Bei den Fonds der neueren Art ist keine effektive Auslieferung der Weine vorgesehen. Dies kann man aus institutioneller Hinsicht als Vorteil, aus privater Anlegersicht aber auch als Nachteil ansehen. Als Privatanleger hätte ich im “worse case Szenario” gerne zumindest die erworbenen Weinflaschen, um mich entweder sinnlos zu betrinken
oder auf die Zeitschiene und höhere Preise zu spekulieren. Bei Blue Capital hat der Anleger am Ende der Laufzeit eine Wahlmöglichkeit. Bei einer gewünschten Auslieferung erhält der Anteilseigner meines Wissens nach einen “repräsentativen Querschnitt” der erworbenen Weine. In gewisser Form erhält man also die Katze im Sack und unter Umständen Flaschen, die später (sofern überhaupt gewünscht) nicht leicht oder nur mit großen Preisabschlägen zu verkaufen sind. Bei Paulson ist/ war die Auslieferung nicht vorgesehen.
Institutionelle Anleger werden den Vorteil schätzen, dass sie sich später nicht um den Verkauf der Flaschen kümmern müssen. Dies würde sie sicherlich von einem Investment abschrecken.
Volumen der Weinfonds
Das Volumen der bisher in Deutschland aufgelegten Weinfonds ist für Banken nicht interessant, da zu gering. Die Kosten für Beratung, Einkauf, Lagerung, Verwaltung und Verkauf sind nicht niedrig und man sollte idealerweise auf eine entsprechende Infrastruktur zurückgreifen können. Aber gerade Banken könnten das Thema für mehr Anleger in den Blickpunkt rücken und die notwendige Vertrauensbasis schaffen. Zudem können sich für Banken durch das Weininvestment auch interessante Cross-Selling Möglichkeiten ergeben.

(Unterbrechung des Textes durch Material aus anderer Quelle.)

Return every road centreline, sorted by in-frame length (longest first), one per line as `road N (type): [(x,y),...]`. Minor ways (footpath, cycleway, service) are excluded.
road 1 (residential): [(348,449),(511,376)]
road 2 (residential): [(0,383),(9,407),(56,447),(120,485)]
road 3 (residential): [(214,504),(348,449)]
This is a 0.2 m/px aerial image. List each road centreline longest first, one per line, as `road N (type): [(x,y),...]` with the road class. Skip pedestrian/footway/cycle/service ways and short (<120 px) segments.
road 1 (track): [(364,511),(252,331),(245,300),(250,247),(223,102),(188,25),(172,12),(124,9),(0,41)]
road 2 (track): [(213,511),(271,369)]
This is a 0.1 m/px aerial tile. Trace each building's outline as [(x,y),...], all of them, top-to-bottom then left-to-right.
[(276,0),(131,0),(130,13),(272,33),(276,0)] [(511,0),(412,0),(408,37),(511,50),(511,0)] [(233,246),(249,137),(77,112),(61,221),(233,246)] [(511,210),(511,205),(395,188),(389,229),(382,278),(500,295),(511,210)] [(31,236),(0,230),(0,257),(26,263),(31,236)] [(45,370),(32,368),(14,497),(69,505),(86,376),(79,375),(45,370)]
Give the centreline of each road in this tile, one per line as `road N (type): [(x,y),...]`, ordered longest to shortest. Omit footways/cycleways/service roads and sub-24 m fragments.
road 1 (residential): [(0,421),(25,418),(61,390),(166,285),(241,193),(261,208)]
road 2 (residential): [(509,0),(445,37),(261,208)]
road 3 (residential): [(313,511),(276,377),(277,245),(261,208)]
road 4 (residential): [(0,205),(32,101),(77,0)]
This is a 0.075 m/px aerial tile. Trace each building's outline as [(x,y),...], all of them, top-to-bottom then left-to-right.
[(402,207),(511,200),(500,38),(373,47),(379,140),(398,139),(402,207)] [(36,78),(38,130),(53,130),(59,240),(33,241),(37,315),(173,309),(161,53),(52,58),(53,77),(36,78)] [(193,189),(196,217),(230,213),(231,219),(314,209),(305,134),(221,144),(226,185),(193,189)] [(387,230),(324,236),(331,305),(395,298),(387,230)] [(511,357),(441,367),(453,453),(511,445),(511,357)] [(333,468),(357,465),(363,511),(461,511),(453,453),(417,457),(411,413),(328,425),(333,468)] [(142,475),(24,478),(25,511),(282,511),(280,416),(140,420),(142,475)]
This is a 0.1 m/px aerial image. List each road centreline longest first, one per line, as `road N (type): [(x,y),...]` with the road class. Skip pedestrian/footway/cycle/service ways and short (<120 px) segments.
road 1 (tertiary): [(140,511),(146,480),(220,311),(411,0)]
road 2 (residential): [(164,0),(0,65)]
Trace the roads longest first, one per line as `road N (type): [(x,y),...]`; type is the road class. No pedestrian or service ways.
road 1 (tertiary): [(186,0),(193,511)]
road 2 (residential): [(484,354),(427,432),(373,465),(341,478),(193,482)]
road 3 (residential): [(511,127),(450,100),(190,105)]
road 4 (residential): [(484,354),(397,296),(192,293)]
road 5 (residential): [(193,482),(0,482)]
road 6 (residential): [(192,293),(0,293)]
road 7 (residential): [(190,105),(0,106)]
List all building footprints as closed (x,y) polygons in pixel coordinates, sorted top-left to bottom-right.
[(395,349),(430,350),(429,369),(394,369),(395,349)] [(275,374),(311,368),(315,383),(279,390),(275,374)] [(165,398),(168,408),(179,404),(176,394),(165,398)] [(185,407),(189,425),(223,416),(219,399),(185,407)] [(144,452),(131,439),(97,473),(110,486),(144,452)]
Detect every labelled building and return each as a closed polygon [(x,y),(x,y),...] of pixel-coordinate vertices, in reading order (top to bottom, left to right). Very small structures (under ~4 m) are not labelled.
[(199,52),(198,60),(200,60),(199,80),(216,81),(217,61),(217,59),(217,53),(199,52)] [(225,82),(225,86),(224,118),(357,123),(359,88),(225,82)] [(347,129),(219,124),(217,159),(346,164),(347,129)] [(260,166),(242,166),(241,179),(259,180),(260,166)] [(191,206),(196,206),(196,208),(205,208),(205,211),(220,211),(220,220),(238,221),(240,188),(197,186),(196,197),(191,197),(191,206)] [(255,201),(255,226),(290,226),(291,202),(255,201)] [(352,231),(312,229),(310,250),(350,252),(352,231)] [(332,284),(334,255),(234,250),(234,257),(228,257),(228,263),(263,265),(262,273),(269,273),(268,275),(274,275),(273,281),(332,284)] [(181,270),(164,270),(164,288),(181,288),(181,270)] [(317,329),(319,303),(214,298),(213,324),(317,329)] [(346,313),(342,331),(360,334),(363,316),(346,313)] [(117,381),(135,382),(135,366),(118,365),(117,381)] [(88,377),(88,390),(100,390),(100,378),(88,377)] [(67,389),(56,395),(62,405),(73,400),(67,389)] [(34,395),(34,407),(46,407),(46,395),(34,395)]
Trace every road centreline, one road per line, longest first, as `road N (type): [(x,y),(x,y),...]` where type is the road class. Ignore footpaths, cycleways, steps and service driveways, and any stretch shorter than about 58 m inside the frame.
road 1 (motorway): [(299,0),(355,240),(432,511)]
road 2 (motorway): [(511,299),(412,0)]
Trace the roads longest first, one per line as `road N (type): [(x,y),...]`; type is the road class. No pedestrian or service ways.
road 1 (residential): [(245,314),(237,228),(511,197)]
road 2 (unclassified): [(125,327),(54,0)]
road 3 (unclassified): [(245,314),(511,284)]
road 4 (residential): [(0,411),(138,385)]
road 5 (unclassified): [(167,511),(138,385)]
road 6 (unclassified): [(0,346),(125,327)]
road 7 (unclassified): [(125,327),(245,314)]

Die “neuen” Weinfonds sind hier bedeutend besser aufgestellt- und dies ohne Bankenunterstützung. Zum einen beträgt das verwaltete Volumen teilweise über 50 Mio. Dollar, gehandelt wird ein Großteil über die Weinbörse Liv-Ex, eingelagert werden die Flaschen “in bond” in spezialisierten Lagerhäusern und der Verkauf erfolgt zum Teil über die Börse, zum anderen Teil über angeschlossene Weinhandelshäuser. Wobei das verwaltete Volumen sicherlich auch eine Bürde darstellen kann, da die Summe angelegt werden muss. Zudem kann der Abbau von größeren Positionen die Preise von einzelnen Weinen gehörig unter Druck geraten lassen. Zu diesem Punkt habe ich bereits an anderer Stelle in diesem Blog Stellung genommen. Zudem ist ein Problem des Marktes für hochwertigen Wein sicherlich die Liquidität.
Die Gebühren bei den Fonds sind allgemein nicht niedrig, wobei man aber auch die Nebenkosten sehen muss, die mit der Lagerung und Versicherung der Weine verbunden sind. Das eine Erfolgsprovision erhoben wird, finde ich legitim, solange gewisse Kriterien eingehalten werden. Allerdings sollte sich jeder Anleger die Kostenstruktur eines Fonds im Vorfeld genau anschauen und ausrechnen, was am Ende von der avisierten Zielrendite übrig bleiben würde.
Innovative Ideen gefragt
Persönlich bin ich fest davon überzeugt, dass das Weininvestment bedeutend mehr Möglichkeiten bietet, als bislang existieren und ich bin sehr gespannt, wie sich das Angebot in der Zukunft entwickeln wird. Um den Markt für mehr Anleger zu öffnen, sind innovative Lösungen gefragt. Absolute Priorität müssen dabei der Seriosität, Sicherheit, Handelbarkeit und Transparenz eingeräumt werden. Nur so kann man das Vertrauen der Anleger gewinnen. Daneben muss natürlich auch die Anlageklasse Wein ihre Vorzüge unter Beweis stellen und die Weinszene ihre Skepsis überwinden.